Long-term Evolution of Pulmonary Involvement of Novel SARS-COV-2 Infection (COVID-19): Follow the Covid Study

SARS-COV-2 Pneumonia Clinical Trial

Official title:

Pulmonary Involvement of Novel SARS-COV-2 Infection (COVID-19): Long-term Impact and Predictors of Possible Lasting Damage: Follow the Covid Study

Clinical Trial Details — Status: Recruiting

Administrative data

• NCT number: NCT04605757
• Other study ID #: 714/2020/Oss/AOUBo
• Status: Recruiting
• Start date: July 30, 2020
• Est. completion date: July 30, 2021

Study information

• Verified date: January 2021
• Source: Azienda Ospedaliera Universitaria di Bologna Policlinico S. Orsola Malpighi
• Contact: Irene Prediletto, MD-PhD
• Phone: +390512143253
• Email: irene.prediletto[@]aosp.bo.it
• Is FDA regulated: No
• Study type: Observational

Clinical Trial Summary

In December 2019 the first case of human infection by a new coronavirus was identified, currently called SARS-COV-2 (Severe Acute Respiratory Syndrome - Coronavirus - 2), characterized by high contagiousness and the possibility of causing a severe acute respiratory distress syndrome from which its acronym derives and which caused the state of a global pandemic in a few months. The most frequent clinical manifestation of COVID-19 is pneumonia, which in about 20% of cases results in acute respiratory failure. Very few studies have so far addressed the problem of clinical and functional recovery in these patients, most of them just before or after discharge and none specifically focused on patients admitted for ARF. Indeed most of these investigations were limited to a specific field such as symptoms, pulmonary function and radiological changes. There are no guidelines for the follow-up of COVID-19 patients, despite the British Thoracic Society (BTS) has published a guidance for scheduling post-hospitalization assessments.

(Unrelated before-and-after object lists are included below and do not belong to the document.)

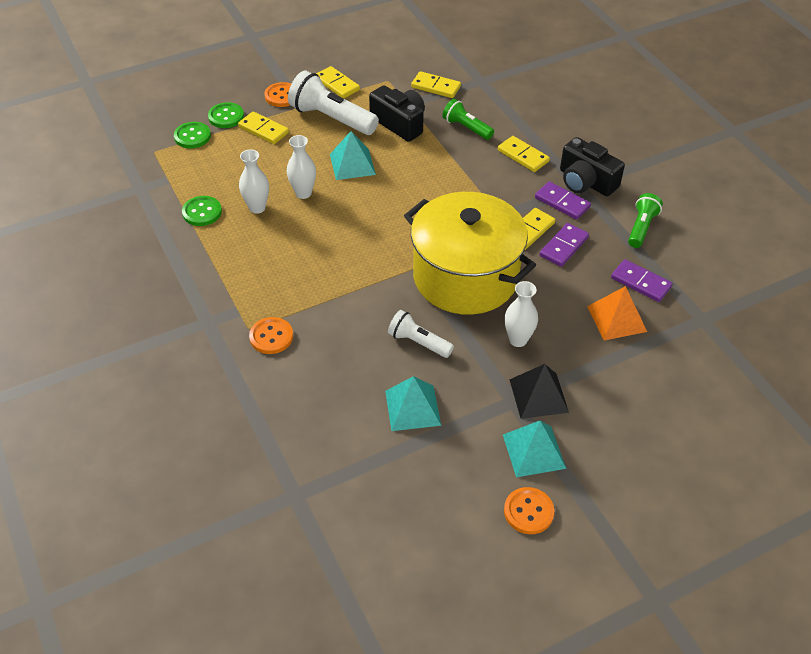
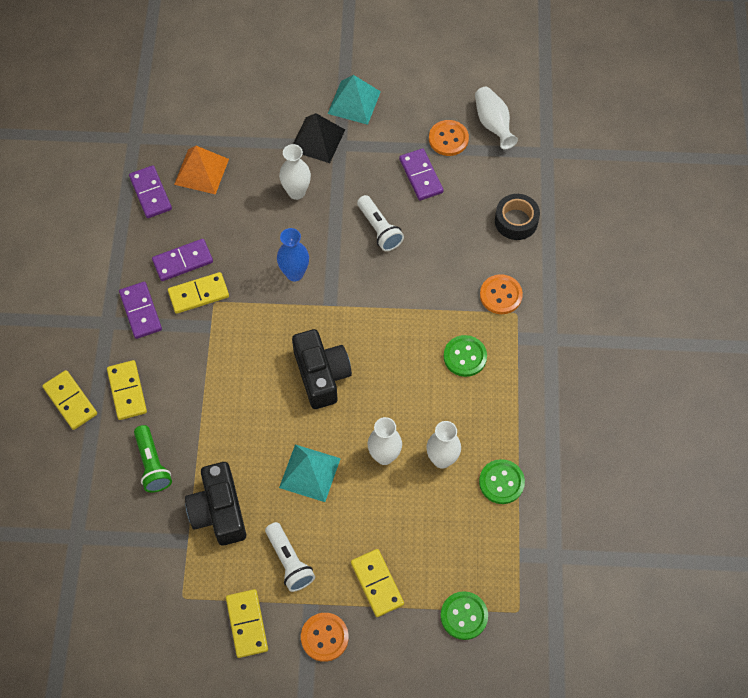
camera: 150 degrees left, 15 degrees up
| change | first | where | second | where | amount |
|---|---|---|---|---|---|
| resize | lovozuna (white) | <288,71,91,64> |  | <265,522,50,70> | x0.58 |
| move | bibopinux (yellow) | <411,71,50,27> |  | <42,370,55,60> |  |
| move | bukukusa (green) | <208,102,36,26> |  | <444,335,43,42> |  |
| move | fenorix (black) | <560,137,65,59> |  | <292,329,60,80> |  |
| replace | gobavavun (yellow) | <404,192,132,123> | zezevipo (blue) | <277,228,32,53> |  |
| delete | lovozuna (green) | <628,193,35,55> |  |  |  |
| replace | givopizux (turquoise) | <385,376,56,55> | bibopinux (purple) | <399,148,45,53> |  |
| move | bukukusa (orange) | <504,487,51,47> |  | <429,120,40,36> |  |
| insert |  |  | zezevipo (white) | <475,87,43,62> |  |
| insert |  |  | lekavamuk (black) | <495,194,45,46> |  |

Aim of this study is to describe the long term (6 to 12 months) evolution of lung involvement in patients discharged after an episode of ARF due to COVID-19, identifying possible factor associated to lasting clinical, functional or radiological abnormalities collecting data from hospital stay, 1-month after hospital discharge, 3-months after hospital discharge and 6-to-12-months after hospital discharge.

Description:

Coronaviruses are a family of viruses with marked tropism for the respiratory system, being able to cause heterogeneous pathological states in humans ranging from the common cold to more serious diseases such as Respiratory Syndrome severe acute respiratory syndrome (SARS). In December 2019 in Wuhan in China, the first case of human infection by a new coronavirus was identified, currently called SARS-COV-2 (Severe Acute Respiratory Syndrome - Coronavirus

• 2), characterized by high contagiousness and the possibility of causing a severe acute respiratory distress syndrome from which its acronym derives and which caused the state of a global pandemic in a few months. The disease caused by the SARS-COV-2 virus is called COVID 19.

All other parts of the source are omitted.